START DATASET RECORDS

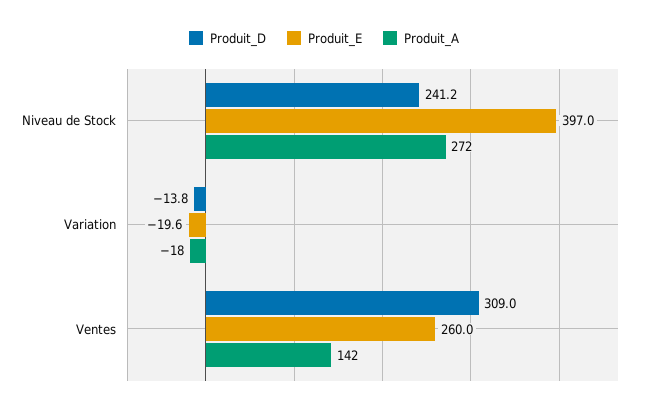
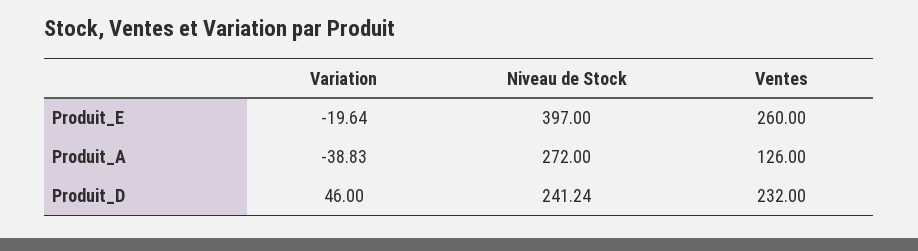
Produit_D, Variation: -13.8 -> 46
Produit_A, Variation: -18 -> -38.83
Produit_D, Ventes: 309 -> 232
Produit_A, Ventes: 142 -> 126

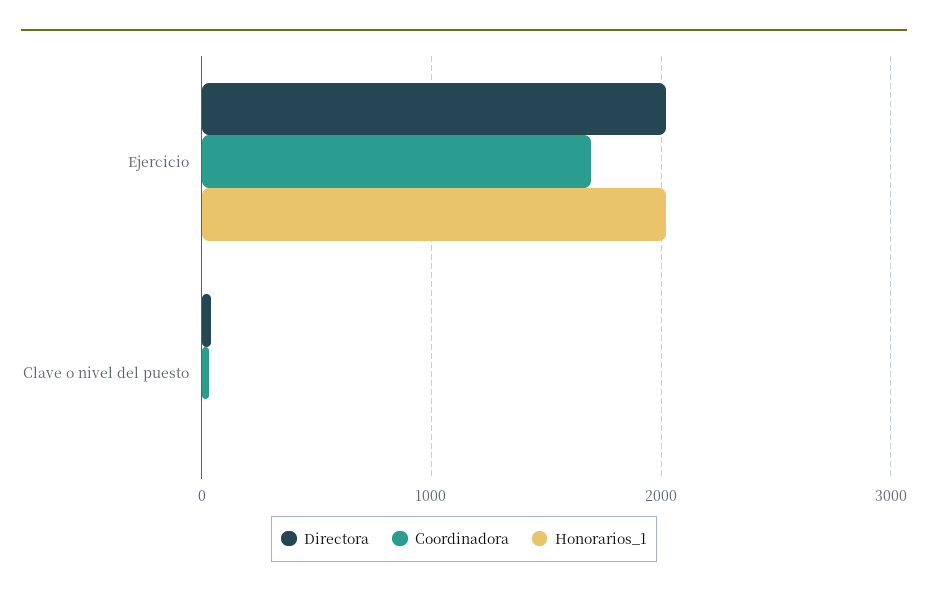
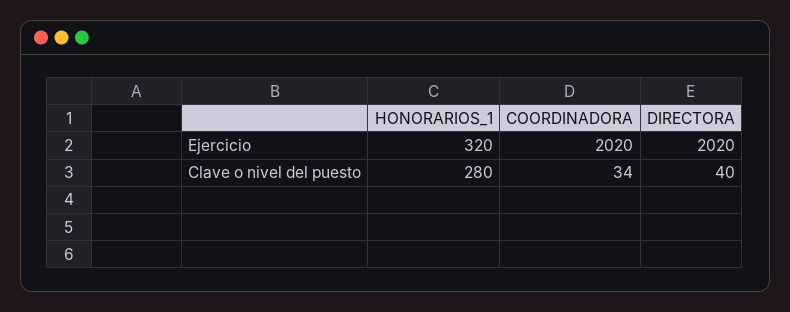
Coordinadora, Ejercicio: 1700 -> 2020
Honorarios_1, Ejercicio: 2000 -> 320
Honorarios_1, Clave o nivel del puesto: 0 -> 280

END DATASET RECORDS

ASSIGNMENT
The required output is each record above, reproduced exactly, without its pictures.

WRITTEN SOLUTION
Produit_D, Variation: -13.8 -> 46
Produit_A, Variation: -18 -> -38.83
Produit_D, Ventes: 309 -> 232
Produit_A, Ventes: 142 -> 126

Coordinadora, Ejercicio: 1700 -> 2020
Honorarios_1, Ejercicio: 2000 -> 320
Honorarios_1, Clave o nivel del puesto: 0 -> 280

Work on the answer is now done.